As many of you have already heard, Proposition 8 was ruled unconstitutional by the United States Court of Appeals; indeed this is a great leap towards a better future. However, now that the court of appeals has given its ruling, we are now faced with many questions. Many of us are thinking how this will affect our state but unfortunately it doesn't. The case seems to have focused on the State of California and set precedent there only. But do not despair! There is an extremely large chance that it will reach the nation's Supreme Court. Once it reaches SCOTUS (Supreme Court of the United States) I believe they will declare Prop. 8 unconstitutional. Let me tell you why now that I have become a decent Constitutional interpreter ;)
The Court of Appeals for the 9th Circuit relied on 14th Amendment Jurisprudence, specifically citing the Due Process Clause and the Equal Protection Clause. The Due Process Clause prohibits state and local governments from depriving persons of life, liberty, or property without proper due process. It was precisely this clause that ended states from prohibiting interracial marriages. Let me refer to a specific historical example: In Loving v. Virginia SCOTUS determined that marriage was a right that all US citizens should enjoy, thus any law prohibiting interracial marriages was depriving US citizens of a right with out proper due process. This case was often predicted to be cited in any case regarding gay marriage. Lo and behold! The court of appeals alluded to Loving v. Virginia. However interestingly enough, the court of appeals did not use Lawrence v. Texas precedent and used strict scrutiny (the highest form of judicial review, often reserved for laws discriminating against races and religious groups and not for gender discrimination). Lawrence v. Texas involved the arrest of two gay men participating in anal sex. One can interpret the precedent set by the latter case in many ways but SCOTUS held that morality cannot be regulated by the individual states or the federal gov't (unless there is a COMPELLING state interest, but that rarely happens). I would have to say that this would shut any moralist out there who argues that the State may indiscriminately create moral laws. Moralists fail in their argument, the law says the state can't.
Furthermore, gays and lesbians (unfortunately there is no mention of trans-folk in the opinion of Court of Appeals) are not protected equally under the law of California. Instead they are treated as second class citizens stripped of the right to marry, as claimed in Loving v. Virginia. The Equal Protection Clause protects citizens from being exposed to unjust and cruel laws by both the individual states and the federal government. Although many argue that such laws broaden the federal government's powers while it makes the States' power moot. That point is advocated by those who believe in a smaller government, but I have to retort. I see no better way to create a smaller government by imposing on them such a maxim: we the people have chosen not to have cruel and unjust laws imposed upon us; It is precisely what the 14th Amendment does. It incorporates the Bill of Rights into the States (yes there was a time where a state may proclaim a state religion or ban certain types of speech), protects our rights from being taken away without proper due process and it protects us from being treated unequally under the law by the government.
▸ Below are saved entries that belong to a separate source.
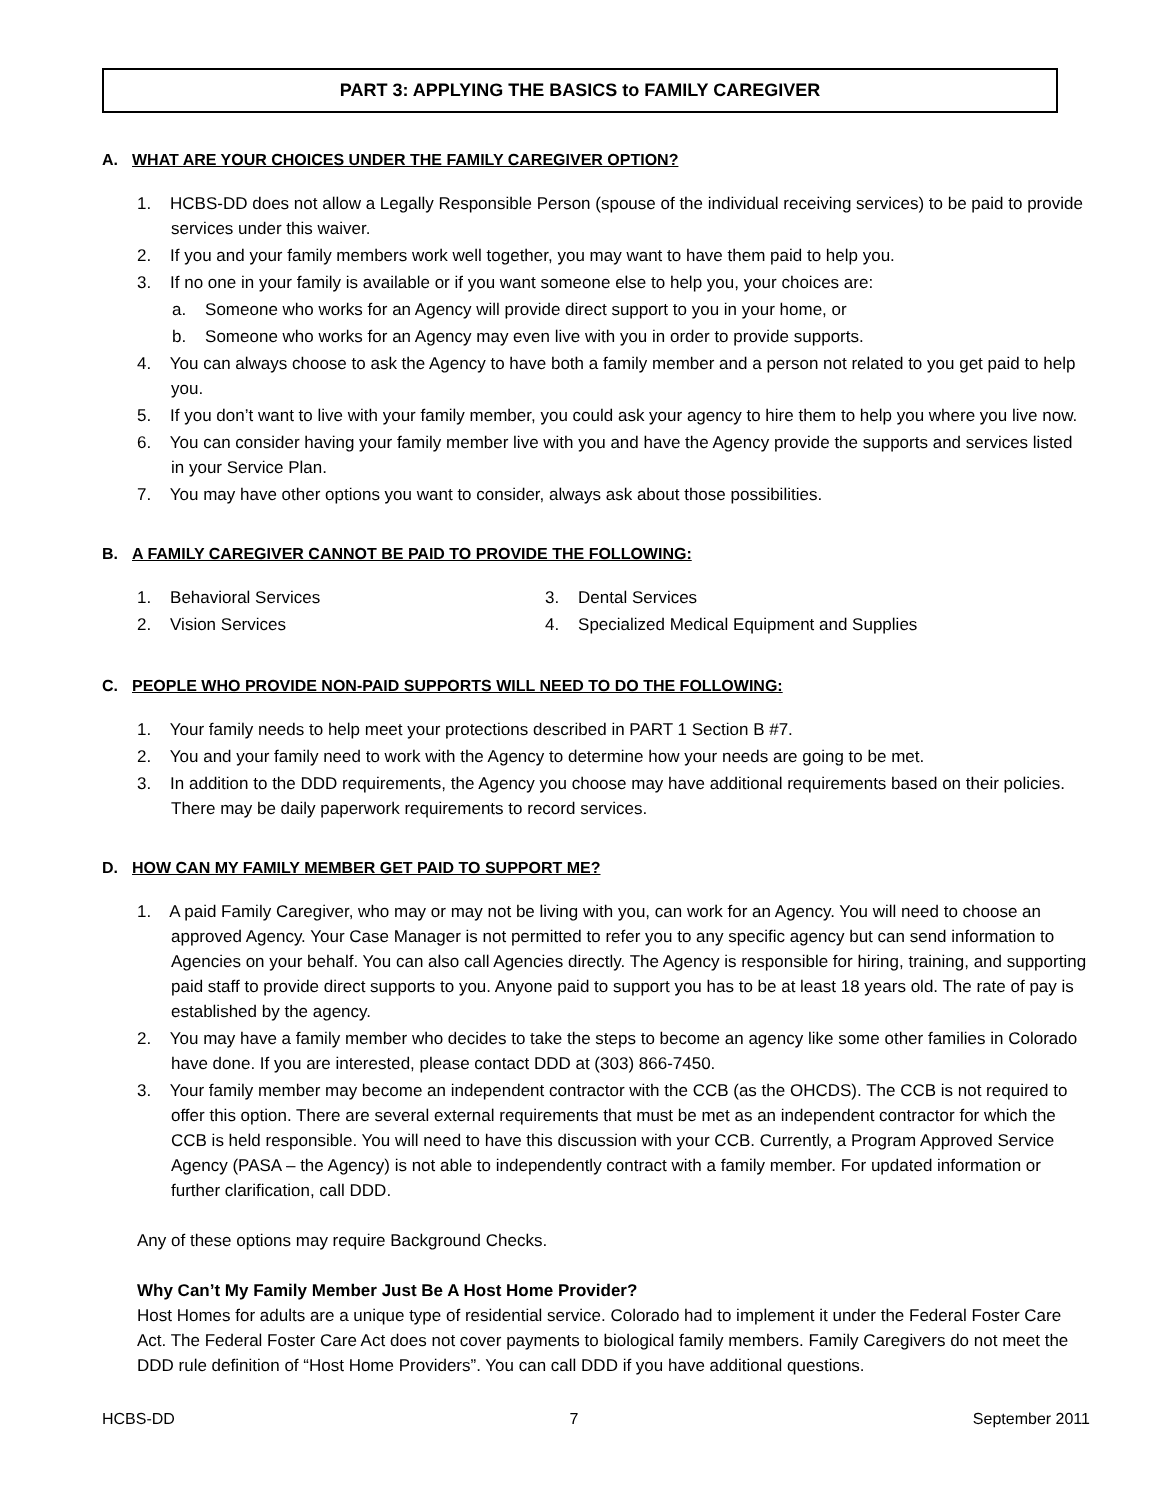PART 3: APPLYING THE BASICS to FAMILY CAREGIVER
A. WHAT ARE YOUR CHOICES UNDER THE FAMILY CAREGIVER OPTION?
1. HCBS-DD does not allow a Legally Responsible Person (spouse of the individual receiving services) to be paid to provide services under this waiver.
2. If you and your family members work well together, you may want to have them paid to help you.
3. If no one in your family is available or if you want someone else to help you, your choices are:
a. Someone who works for an Agency will provide direct support to you in your home, or
b. Someone who works for an Agency may even live with you in order to provide supports.
4. You can always choose to ask the Agency to have both a family member and a person not related to you get paid to help you.
5. If you don’t want to live with your family member, you could ask your agency to hire them to help you where you live now.
6. You can consider having your family member live with you and have the Agency provide the supports and services listed in your Service Plan.
7. You may have other options you want to consider, always ask about those possibilities.
B. A FAMILY CAREGIVER CANNOT BE PAID TO PROVIDE THE FOLLOWING:
1. Behavioral Services
2. Vision Services
3. Dental Services
4. Specialized Medical Equipment and Supplies
C. PEOPLE WHO PROVIDE NON-PAID SUPPORTS WILL NEED TO DO THE FOLLOWING:
1. Your family needs to help meet your protections described in PART 1 Section B #7.
2. You and your family need to work with the Agency to determine how your needs are going to be met.
3. In addition to the DDD requirements, the Agency you choose may have additional requirements based on their policies. There may be daily paperwork requirements to record services.
D. HOW CAN MY FAMILY MEMBER GET PAID TO SUPPORT ME?
1. A paid Family Caregiver, who may or may not be living with you, can work for an Agency. You will need to choose an approved Agency. Your Case Manager is not permitted to refer you to any specific agency but can send information to Agencies on your behalf. You can also call Agencies directly. The Agency is responsible for hiring, training, and supporting paid staff to provide direct supports to you. Anyone paid to support you has to be at least 18 years old. The rate of pay is established by the agency.
2. You may have a family member who decides to take the steps to become an agency like some other families in Colorado have done. If you are interested, please contact DDD at (303) 866-7450.
3. Your family member may become an independent contractor with the CCB (as the OHCDS). The CCB is not required to offer this option. There are several external requirements that must be met as an independent contractor for which the CCB is held responsible. You will need to have this discussion with your CCB. Currently, a Program Approved Service Agency (PASA – the Agency) is not able to independently contract with a family member. For updated information or further clarification, call DDD.
Any of these options may require Background Checks.
Why Can’t My Family Member Just Be A Host Home Provider?
Host Homes for adults are a unique type of residential service. Colorado had to implement it under the Federal Foster Care Act. The Federal Foster Care Act does not cover payments to biological family members. Family Caregivers do not meet the DDD rule definition of “Host Home Providers”. You can call DDD if you have additional questions.
HCBS-DD 7 September 2011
I myself have thought of how same-sex marriage bans could be declared unconstitutional, and there are many ways. The main and most powerful way is to invoke 14th Amendment jurisprudence. Another interesting way could be a more active initiative taken by Congress (yeah right) and justifying the law under the Commerce Clause. That way the federal government can claim that they can declare same-sex marriage bans void because it gives other states unfair advantages in commerce. For example Congress may say that many queer professionals are leaving Texas and are going to other states like Washington, Massachusetts, New York etc. and because of those reasons Congress may ban such laws in order to regulate commerce between the states; thus all states can compete equally. However it is clear that the US will not take that route and instead take a more dramatic one.
Whatever cases the Court decides to cite as precedent may not ultimately matter because as we can see, the Supreme Law of the Land (Article VI, Clause 2) makes it clear that queer people are protected from cruel laws. Now let us hope that our federal democratic republic lives up to its words and continues its journey to create a more perfect union.